= Celtic graphite pottery =

Celtic graphite pottery is the Polish term to describe a wheel thrown pottery which was made from clay with graphite fragments as an admixture. This is a characteristic type of ceramics for the La Tène culture whose discovery at Polish sites should be related to Celtic settlement or influences from the Celtic world. The most characteristic type is so-called graphite situla, but other vessels such as pots and bowls were also common.

== Dating ==
Graphite wheel thrown pottery occurs at Polish sites in layers dated to La Tène B to La Tène D and to the beginning of the Early Roman Period (1st century AD).

== Features ==
It is believed that adding graphite to clay makes it more resistant to high temperatures and external factors such as acids. Therefore, vessels made of clay with graphite could be used both for home use as well as in specialized production workshop.

== Finds ==
Finds of this type of pottery are grouped in south-eastern Poland.
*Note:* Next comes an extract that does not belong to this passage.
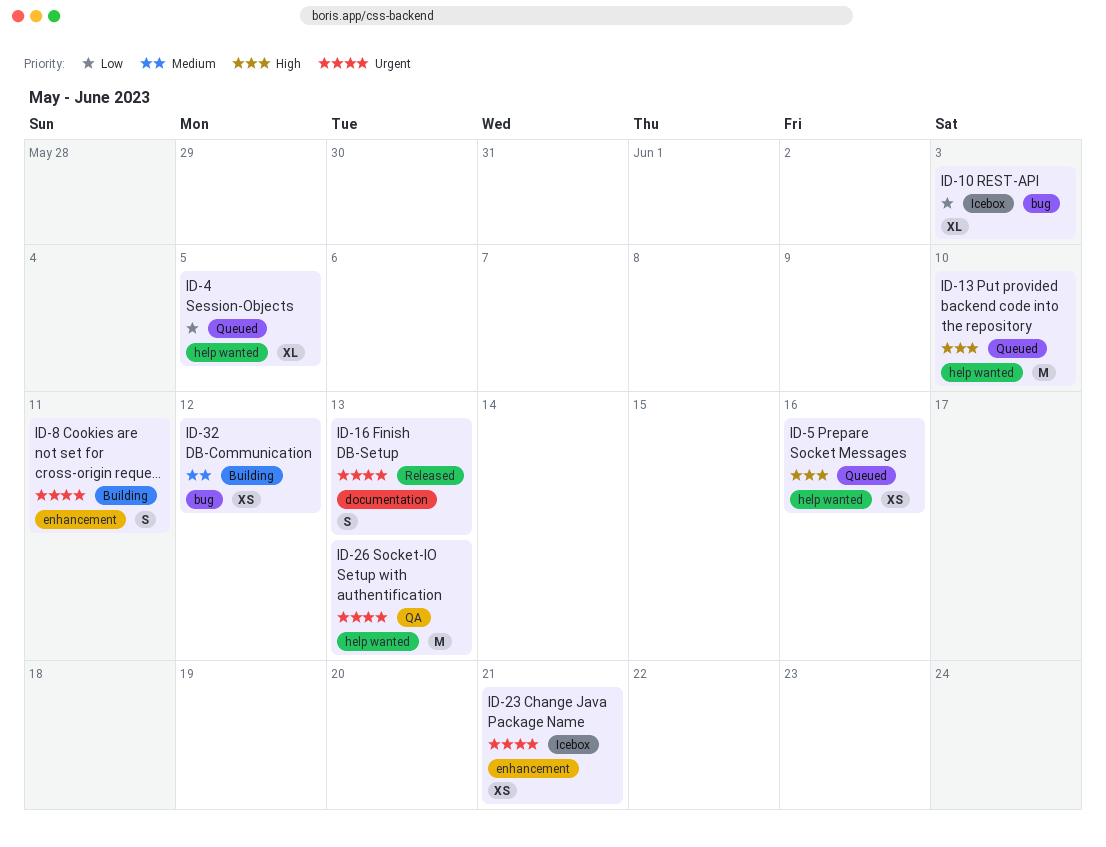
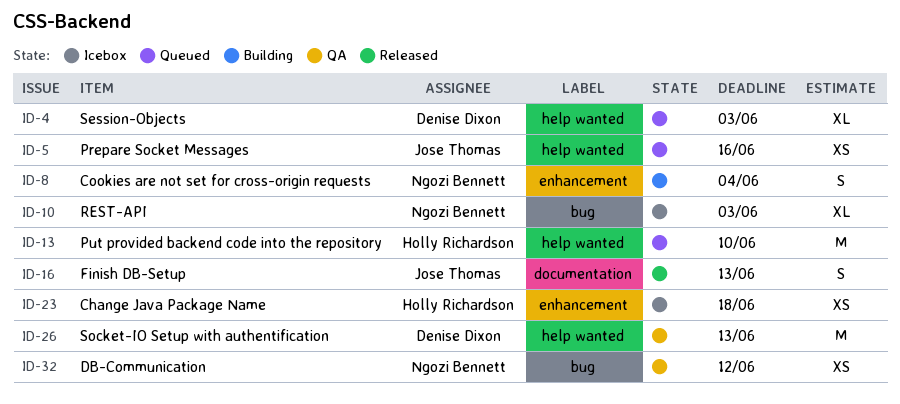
ID-4, due: Jun 5 -> Jun 3
ID-8, due: Jun 11 -> Jun 4
ID-23, due: Jun 21 -> Jun 18
ID-32, status: Building -> QA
Most finds come from areas near Kraków which are referred to as the so-called Celtic settlement microregion.

== Sources ==

- Kaczanowski, P., & Kozłowski, J. K. (1998). Wielka historia Polski. Najdawniejsze dzieje ziem polskich (do VII w), Tom 1.
- Poleska, P. (2006). Celtycki mikroregion osadniczy w rejonie podkrakowskim.
- Woźniak, Z. (1970). Osadnictwo celtyckie w Polsce.